Gaming Video Cards for a Steal: The GeForce GTX 560 & Radeon HD 6870 at $150

Aliens vs Predator uses many DirectX 11 features for cards that can support them.  This includes tessellation, like the other DX11 games tested, and other lighting and anti-aliasing effects.  With everything maxed out, but GPUs are unplayable.  The 6870 is almost playable, but there were a couple of times in the timedemo when the framerate dropped to the low 20's which translated into slight stuttering.  The GTX 560 was further off the playability mark by being over 25% slower on average.

Disabling MSAA and makes AvP playable again on both cards, with the GTX 560 back to competitiveness with the 6870.  It's still a little behind, but both GPUs essentially perform the same with these settings.  MSAA seems to have a bigger performance penalty with the GTX 560 in AvP.
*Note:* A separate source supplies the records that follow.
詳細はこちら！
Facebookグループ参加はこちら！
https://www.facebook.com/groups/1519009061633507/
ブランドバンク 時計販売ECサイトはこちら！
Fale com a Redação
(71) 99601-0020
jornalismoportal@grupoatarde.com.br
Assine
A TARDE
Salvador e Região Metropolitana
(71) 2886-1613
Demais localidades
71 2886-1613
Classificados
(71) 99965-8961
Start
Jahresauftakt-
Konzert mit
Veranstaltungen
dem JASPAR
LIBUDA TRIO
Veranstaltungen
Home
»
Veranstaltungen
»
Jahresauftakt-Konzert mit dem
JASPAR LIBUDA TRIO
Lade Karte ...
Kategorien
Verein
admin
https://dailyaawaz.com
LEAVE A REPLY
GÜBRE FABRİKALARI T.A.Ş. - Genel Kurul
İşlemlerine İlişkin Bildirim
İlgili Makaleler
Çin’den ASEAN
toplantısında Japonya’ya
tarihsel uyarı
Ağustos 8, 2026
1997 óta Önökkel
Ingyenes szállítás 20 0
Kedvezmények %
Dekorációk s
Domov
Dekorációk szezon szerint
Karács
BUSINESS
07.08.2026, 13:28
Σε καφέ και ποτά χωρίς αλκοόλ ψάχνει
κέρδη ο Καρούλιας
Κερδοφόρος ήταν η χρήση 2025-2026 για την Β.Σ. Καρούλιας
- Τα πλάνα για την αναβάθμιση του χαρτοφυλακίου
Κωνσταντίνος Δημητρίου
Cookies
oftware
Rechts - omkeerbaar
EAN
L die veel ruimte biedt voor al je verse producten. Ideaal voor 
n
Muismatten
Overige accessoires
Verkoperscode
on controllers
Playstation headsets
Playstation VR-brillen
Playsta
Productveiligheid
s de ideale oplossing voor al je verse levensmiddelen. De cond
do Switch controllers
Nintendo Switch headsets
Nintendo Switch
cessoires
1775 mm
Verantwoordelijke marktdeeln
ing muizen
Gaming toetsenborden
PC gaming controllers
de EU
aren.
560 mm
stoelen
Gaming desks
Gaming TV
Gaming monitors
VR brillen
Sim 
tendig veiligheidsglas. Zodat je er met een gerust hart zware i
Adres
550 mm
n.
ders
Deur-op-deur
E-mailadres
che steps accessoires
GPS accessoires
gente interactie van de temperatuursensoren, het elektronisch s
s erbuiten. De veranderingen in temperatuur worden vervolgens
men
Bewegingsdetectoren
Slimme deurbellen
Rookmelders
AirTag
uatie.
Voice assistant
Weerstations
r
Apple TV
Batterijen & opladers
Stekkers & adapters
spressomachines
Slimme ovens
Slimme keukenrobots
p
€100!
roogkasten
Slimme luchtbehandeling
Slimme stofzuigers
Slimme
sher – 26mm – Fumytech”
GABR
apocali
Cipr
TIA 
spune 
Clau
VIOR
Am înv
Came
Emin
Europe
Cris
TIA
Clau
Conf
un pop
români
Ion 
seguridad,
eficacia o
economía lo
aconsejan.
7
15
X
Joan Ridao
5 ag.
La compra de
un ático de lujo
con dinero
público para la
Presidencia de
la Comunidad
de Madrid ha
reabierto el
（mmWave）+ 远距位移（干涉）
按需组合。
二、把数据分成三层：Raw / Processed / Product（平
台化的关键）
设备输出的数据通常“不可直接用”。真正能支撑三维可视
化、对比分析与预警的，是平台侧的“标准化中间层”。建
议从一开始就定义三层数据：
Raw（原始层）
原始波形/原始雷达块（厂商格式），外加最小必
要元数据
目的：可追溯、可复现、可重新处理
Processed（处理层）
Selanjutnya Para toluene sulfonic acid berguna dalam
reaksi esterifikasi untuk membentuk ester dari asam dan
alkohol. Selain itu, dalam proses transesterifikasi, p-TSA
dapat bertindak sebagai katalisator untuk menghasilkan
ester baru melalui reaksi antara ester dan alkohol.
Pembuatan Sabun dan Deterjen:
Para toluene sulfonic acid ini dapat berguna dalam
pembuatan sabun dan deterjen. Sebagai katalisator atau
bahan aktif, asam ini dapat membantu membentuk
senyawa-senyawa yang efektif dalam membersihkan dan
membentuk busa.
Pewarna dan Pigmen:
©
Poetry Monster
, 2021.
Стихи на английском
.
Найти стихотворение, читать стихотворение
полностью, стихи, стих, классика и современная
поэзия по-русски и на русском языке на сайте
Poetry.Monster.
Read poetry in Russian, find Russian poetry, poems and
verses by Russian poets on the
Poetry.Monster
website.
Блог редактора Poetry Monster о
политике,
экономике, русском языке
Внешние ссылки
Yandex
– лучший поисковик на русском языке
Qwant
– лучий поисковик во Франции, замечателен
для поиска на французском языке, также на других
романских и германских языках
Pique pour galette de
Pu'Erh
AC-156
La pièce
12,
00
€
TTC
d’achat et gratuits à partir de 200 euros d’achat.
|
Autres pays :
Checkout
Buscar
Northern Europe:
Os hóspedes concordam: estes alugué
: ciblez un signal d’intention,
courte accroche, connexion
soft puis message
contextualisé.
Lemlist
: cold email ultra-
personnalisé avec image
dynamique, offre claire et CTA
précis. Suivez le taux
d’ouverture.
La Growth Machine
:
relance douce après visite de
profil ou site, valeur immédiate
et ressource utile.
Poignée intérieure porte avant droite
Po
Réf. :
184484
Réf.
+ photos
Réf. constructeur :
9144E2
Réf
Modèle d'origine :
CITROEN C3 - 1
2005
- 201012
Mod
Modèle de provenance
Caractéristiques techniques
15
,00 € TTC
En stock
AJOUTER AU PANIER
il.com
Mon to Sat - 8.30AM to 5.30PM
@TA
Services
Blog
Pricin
S.T.A.L.K.E.R. Call of Pripyat uses the XRAY 1.6 game engine which offers a wide range of DirectX support, version 8 through 11.  It does support tessellation and its implementation results in a lot of realistic looking buildings and scenery.  And to help create a scary ambiance, lots of dynamic lighting effects are used.  Maxing out all of the settings, both the 6870 and GTX 560 are easily playable with minimum framerates on both cards around 40fps.  The GTX 560 came out ahead by 9%.